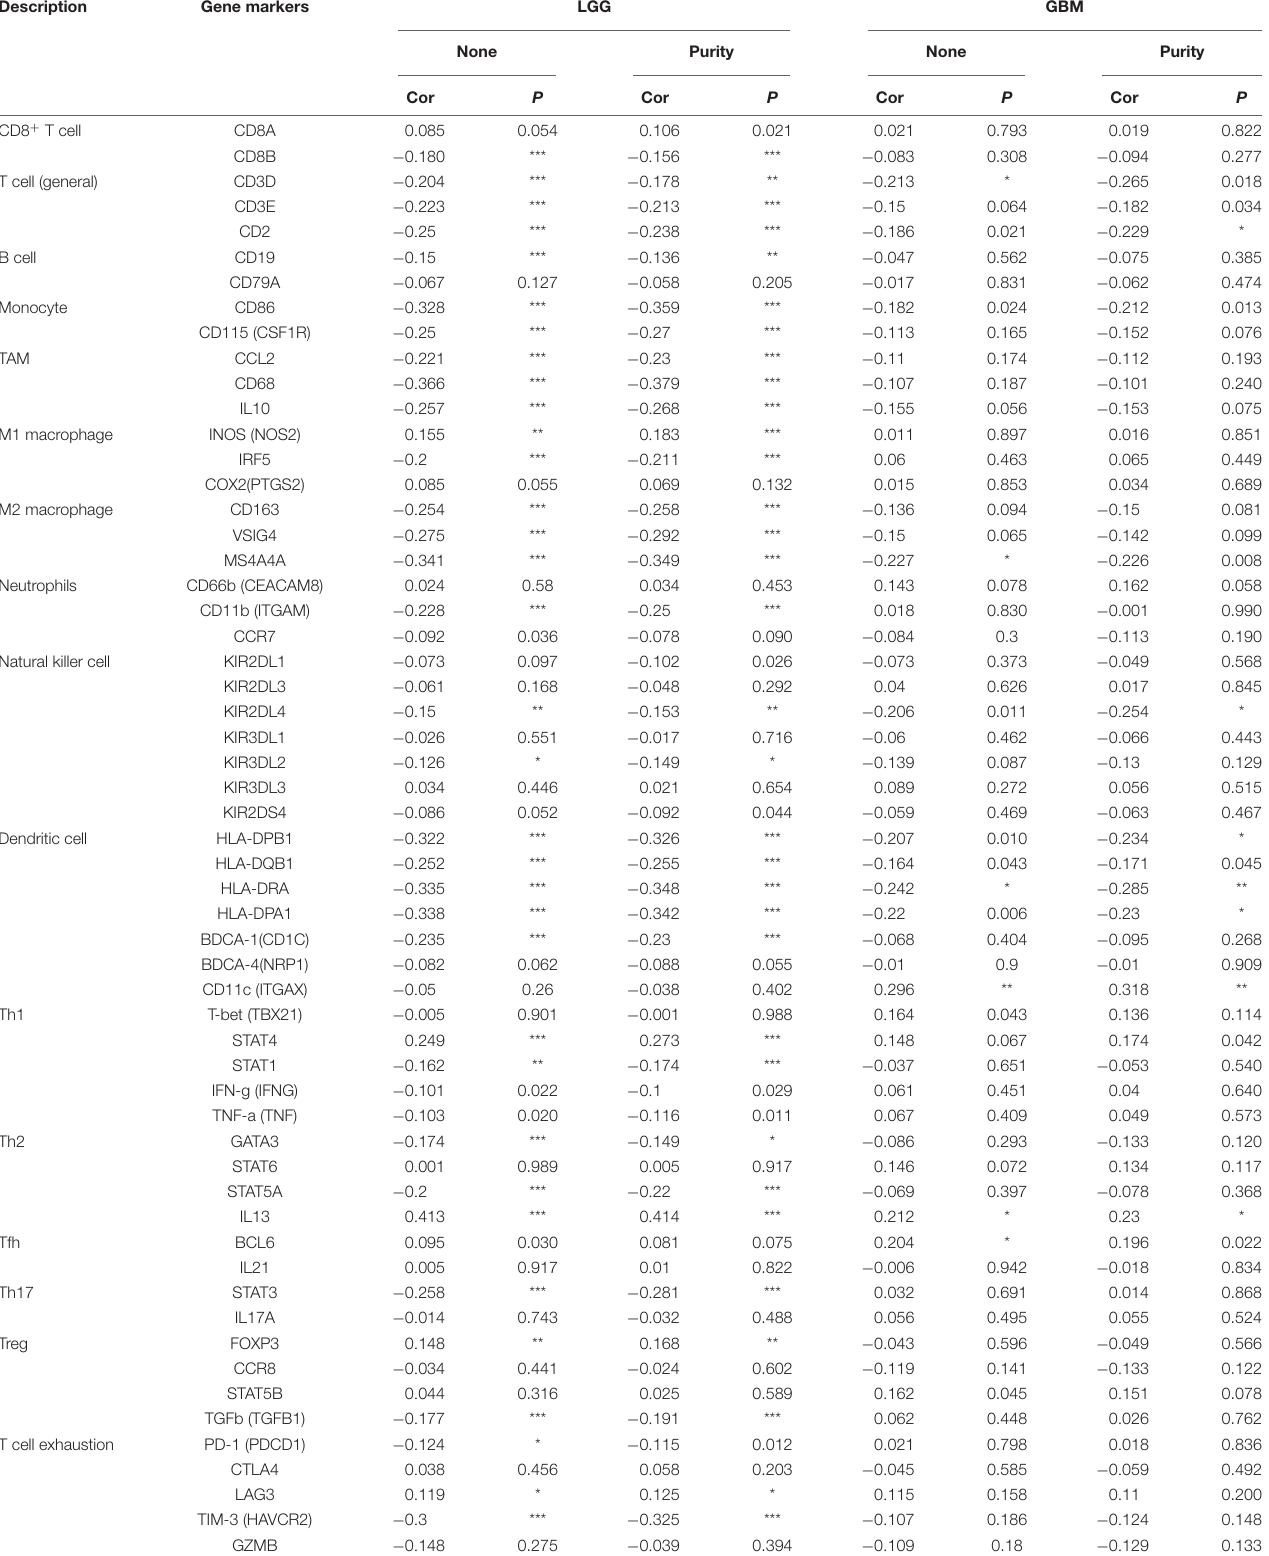
TABLE 5 | Correlation analysis between MEG3 and relate genes and markers of immune cells in TIMER.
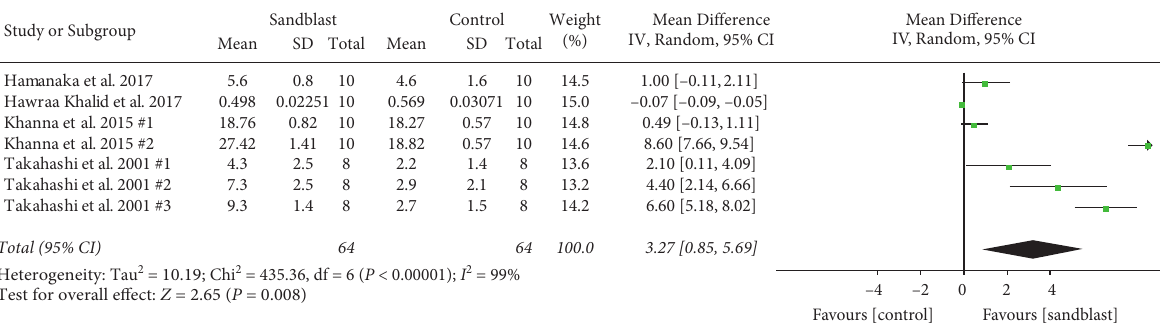
Figure 3: Forest plot for global analysis of shear bond strength.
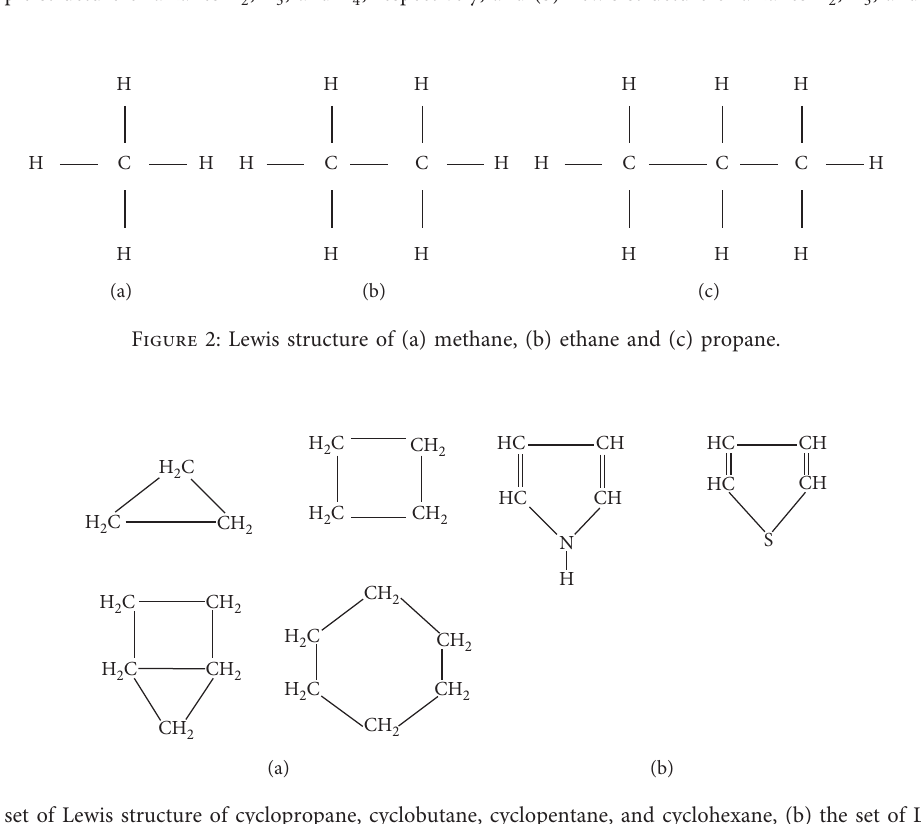
, P , and P , respectively, and (b) Lewis structure of alkanes P 2 3 4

#### WORK INSTRUCTION:
Every line of the material above that contains "analysis" should be counted; give the total only.

#### ANSWER SECTION:
2